Une semaine par mois, les eurodéputés sont en session plénière à Strasbourg pour voter les textes européens. Le rythme y est presque plus soutenu qu'à Bruxelles, selon Guillaume Balas : "Avant les votes, il y a souvent des surprises, des revirements et vous avez toutes les urgences à gérer. Les réunions sont souvent très longues."

Jeudi, 22h : retour à la maison

Les eurodéputés ont tous une enveloppe de 304 euros par jour pour se loger et pour manger. Tous les soirs, Guillaume Balas reprend le Thalys pour rentrer à Paris alors qu'Elisabeth Morin-Chartier rentre à l'hôtel. "Ma valise généralement casse avant la fin du mandat", rigole-t-elle. Grâce à une application, Guillaume Balas sait, lui, quelle distance il parcourt dans les couloirs du Parlement : entre cinq et dix kilomètres par jour.

Les vendredis, l'eurodéputé Génération.s, en tant qu'ancien enseignant, les consacre parfois à faire découvrir son métier à des élèves de collège ou de lycée.
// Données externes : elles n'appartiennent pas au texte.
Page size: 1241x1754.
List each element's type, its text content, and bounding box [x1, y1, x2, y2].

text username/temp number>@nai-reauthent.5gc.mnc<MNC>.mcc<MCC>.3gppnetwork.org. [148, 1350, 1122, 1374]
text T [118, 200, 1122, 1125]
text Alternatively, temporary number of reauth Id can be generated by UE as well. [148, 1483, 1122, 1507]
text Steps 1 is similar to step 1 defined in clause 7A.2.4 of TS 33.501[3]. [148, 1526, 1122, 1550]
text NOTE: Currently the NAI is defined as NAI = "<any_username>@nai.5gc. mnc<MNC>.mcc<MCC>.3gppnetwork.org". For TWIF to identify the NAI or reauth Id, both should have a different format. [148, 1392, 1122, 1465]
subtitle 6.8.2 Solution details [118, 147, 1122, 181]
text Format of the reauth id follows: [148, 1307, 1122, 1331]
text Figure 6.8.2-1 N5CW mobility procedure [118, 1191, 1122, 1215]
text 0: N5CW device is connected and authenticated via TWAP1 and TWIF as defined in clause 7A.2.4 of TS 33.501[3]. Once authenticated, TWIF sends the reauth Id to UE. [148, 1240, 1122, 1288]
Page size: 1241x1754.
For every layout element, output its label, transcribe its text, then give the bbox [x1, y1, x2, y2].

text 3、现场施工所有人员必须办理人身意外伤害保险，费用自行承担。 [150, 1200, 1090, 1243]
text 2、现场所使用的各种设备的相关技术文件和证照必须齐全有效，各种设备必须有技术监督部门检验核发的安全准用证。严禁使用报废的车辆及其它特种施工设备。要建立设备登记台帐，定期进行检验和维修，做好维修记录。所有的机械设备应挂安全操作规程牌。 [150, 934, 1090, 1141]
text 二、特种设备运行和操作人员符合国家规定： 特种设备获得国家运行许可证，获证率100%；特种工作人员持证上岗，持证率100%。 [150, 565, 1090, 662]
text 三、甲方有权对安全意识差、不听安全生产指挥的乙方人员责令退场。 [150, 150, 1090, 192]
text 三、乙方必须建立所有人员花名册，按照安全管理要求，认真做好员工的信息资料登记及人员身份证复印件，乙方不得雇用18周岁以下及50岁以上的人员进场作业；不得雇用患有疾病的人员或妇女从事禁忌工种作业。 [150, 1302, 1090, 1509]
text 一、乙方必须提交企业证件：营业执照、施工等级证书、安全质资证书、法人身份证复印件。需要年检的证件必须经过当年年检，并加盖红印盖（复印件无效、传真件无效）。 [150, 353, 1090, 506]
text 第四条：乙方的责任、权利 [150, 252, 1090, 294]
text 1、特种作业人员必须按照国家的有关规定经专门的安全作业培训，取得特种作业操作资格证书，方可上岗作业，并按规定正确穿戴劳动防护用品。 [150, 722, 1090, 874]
Elisabeth Morin-Chartier, récemment, a participé à des ateliers citoyens pour organiser le vote aux prochaines élections européennes dans les prisons. Elle regrette que son travail soit "mal connu" voire "méprisé" par les partis politiques français. Guillaume Balas a la même analyse : "On n'a pas compris que c'est au Parlement européen que se joue la réalité du pouvoir. Certains préfèrent le théâtre politicien français que de peser réellement."